ポイントがいきなり“ゼロ”になっていた!

はじめに
私たちが日常的に利用するポイント・クーポン・ギフト券などには、多くの場合「有効期限」が設定されています。今回は気づかない間にポイントが失効していたという“悲劇”の事例を紹介します。
相談事例
いつも利用しているサービス。ポイントに期限があるとは思わなかった
電子書籍購読サービスを利用している。いつもはスマホの「アプリ版」を利用しているが、「Web版」限定のお得な「ポイントキャンペーン」をやっていたので、初めて「Web版」にチャージ(ポイント購入)して利用することにした。しばらく利用していると、ある日ポイントが消滅し“ゼロ”になっていることに気付いた。サイトの「よくある質問」で確認したところ「Web版」のポイントには有効期限があり、チャージ(購入)から180日経つと失効する仕組みであることがわかった。「アプリ版」では有効期限がなかったので、まさかこのようなことになるとは思わなかった。何とかポイントを取り戻せないだろうか。
(非会員社)
処理内容
定期的な有効期限チェックが必要だった
当該サービスの「Web版」の規約を確認すると、「ポイントの有効期限は、お客様が購入した日から起算して180日目までとします」「お客様は、ポイントの取得履歴及び使用履歴を当社が定める方法により確認することができます」「有効期限を過ぎた未消費のポイントは全て失効します」等の記載があった。
また、相談者がいつも利用している「アプリ版」では、「Web版」のポイントに該当するものは「コイン」という別の名称となっていた。そして有効期限に関するルールも異なり、「ご購入いただいたコインの有効期限はありません。ただし、当社は最終アクセスから1年間以上経過しているアカウントを、あらかじめお客様に通知することなく削除することができます。この場合、未使用分のコインは失効します」との説明があった。
いつも利用していたアプリのコインとはルールが異なっていたため、Web版のポイントにも有効期限がないと誤解したという点は否めないが、これらの規約等により、残念ながら失ったポイントを取り戻すことは不可能であると説明した。なおポイントの未使用残高はログイン後画面にて容易に確認することができる仕組みだが、有効期限については「ポイント履歴」を見る必要があった。これについても相談者の確認不足としか言いようがないと説明し、今後の利用上の注意を促した。
消費者相談室より
消費者はルールを十分に理解したうえで利用を
事業者は「有効期限」「残存ポイント数」の表示をわかりやすく
ポイントには、事業者のサービスとして「お買い上げ額の○%」など利用金額に応じて付与されるもの以外に、今回の事例のようにあらかじめチャージして利用するもの(前払い式手段)があります。いずれの場合でも、消費者は各事業者の「利用規約」や「ポイント規約」に基づいて利用することになります。なお後者の場合は、条件によっては資金決済法による消費者保護策が講じられています。

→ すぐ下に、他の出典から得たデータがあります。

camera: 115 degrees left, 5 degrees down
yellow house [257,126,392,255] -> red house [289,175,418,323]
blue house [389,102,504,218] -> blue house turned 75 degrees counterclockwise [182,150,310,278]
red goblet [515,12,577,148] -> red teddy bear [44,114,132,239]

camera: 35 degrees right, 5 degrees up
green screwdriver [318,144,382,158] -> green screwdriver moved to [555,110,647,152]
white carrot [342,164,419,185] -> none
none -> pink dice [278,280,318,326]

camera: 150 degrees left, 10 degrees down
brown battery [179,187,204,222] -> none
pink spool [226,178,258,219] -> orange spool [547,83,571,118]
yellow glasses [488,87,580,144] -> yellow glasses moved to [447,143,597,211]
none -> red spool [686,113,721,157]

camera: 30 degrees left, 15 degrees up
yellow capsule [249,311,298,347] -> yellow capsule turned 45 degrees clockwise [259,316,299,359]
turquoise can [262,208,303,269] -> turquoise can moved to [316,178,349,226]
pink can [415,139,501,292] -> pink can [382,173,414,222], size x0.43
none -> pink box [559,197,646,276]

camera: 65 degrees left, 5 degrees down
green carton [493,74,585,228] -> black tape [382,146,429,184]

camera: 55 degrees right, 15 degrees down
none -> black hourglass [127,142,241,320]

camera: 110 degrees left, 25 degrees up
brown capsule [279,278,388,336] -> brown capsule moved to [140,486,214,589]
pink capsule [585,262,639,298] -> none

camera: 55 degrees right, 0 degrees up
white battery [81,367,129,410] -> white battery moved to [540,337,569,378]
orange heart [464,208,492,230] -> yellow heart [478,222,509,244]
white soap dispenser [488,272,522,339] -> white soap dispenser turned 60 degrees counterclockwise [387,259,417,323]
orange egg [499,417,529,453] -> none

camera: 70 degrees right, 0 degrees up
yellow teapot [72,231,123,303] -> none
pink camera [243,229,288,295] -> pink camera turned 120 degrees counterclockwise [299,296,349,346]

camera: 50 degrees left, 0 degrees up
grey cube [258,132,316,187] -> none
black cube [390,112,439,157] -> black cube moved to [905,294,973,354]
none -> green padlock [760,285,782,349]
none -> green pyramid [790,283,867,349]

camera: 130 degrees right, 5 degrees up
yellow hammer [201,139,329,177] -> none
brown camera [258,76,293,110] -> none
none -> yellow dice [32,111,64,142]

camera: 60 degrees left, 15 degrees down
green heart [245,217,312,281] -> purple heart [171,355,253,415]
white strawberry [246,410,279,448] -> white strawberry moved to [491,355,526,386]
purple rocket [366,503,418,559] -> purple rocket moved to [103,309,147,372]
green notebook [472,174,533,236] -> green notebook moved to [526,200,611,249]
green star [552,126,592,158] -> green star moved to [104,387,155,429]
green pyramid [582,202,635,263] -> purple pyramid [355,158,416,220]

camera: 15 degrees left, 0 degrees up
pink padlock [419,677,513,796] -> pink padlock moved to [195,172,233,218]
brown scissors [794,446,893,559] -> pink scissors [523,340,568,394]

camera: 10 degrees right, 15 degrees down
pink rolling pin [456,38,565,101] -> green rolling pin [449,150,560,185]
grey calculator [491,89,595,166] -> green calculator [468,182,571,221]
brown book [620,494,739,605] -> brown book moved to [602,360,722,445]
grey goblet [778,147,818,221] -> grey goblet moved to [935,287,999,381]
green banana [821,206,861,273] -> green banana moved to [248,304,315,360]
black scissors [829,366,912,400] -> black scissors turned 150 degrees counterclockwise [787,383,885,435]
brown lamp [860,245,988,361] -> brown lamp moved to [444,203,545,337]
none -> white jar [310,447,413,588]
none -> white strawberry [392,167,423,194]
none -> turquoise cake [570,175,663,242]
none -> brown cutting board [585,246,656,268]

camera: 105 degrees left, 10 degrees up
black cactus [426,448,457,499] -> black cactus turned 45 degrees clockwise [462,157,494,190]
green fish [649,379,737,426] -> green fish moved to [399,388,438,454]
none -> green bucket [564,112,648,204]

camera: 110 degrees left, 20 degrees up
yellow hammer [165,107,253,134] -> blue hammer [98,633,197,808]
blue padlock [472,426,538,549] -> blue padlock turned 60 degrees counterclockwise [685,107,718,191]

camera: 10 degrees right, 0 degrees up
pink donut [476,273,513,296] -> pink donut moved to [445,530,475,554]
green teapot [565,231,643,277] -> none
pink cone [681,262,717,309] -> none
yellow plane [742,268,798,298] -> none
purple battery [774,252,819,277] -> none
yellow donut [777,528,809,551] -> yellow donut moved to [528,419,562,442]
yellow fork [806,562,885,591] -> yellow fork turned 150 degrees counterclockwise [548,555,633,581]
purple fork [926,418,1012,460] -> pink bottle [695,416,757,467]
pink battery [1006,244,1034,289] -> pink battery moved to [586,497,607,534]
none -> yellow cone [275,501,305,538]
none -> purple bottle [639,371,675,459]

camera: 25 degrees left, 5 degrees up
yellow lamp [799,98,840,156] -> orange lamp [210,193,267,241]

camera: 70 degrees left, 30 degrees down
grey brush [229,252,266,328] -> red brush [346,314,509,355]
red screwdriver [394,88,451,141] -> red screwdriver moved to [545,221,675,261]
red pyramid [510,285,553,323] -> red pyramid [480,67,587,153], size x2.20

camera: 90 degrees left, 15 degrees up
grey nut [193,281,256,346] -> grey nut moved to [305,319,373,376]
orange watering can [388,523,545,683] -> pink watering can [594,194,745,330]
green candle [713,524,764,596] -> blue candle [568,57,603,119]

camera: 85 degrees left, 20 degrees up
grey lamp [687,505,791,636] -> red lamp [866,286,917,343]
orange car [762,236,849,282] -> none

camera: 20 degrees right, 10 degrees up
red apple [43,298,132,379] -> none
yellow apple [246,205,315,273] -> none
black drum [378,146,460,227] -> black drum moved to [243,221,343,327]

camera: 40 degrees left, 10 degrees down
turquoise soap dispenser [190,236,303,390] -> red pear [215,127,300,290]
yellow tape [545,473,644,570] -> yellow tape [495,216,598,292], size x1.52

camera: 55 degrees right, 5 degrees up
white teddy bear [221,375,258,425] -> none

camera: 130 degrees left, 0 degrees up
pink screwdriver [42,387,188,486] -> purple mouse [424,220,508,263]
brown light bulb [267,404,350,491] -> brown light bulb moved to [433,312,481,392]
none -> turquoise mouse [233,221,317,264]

資金決済法の前払い式手段に該当する場合、発行している未使用残高にもよりますが、180日以上の有効期限がある場合は「供託金」が必要なケースがあります(消費者保護を図るため、発行者が破産した場合に払い戻しを行う)。このため有効期限を「180日以内」と設定しているポイントは多く見られます。
今回の事業者は「Web版のポイント」と「アプリ版のコイン」を明確に分け、前者は180日、後者は有効期限なしと設定していました。そして「資金決済法に基づく表示」においては、供託を行っている旨の表示がありました。
消費者は「ポイント規約」等によりルールを十分に理解したうえで、上手に利用することが大切です。事業者は特に重要な「有効期限」「残存ポイント数」を利用者が容易に確認できるようにするとともに、有効期限が迫っている場合にはメール等で通知をすることで無用なトラブルを避けることができると思います。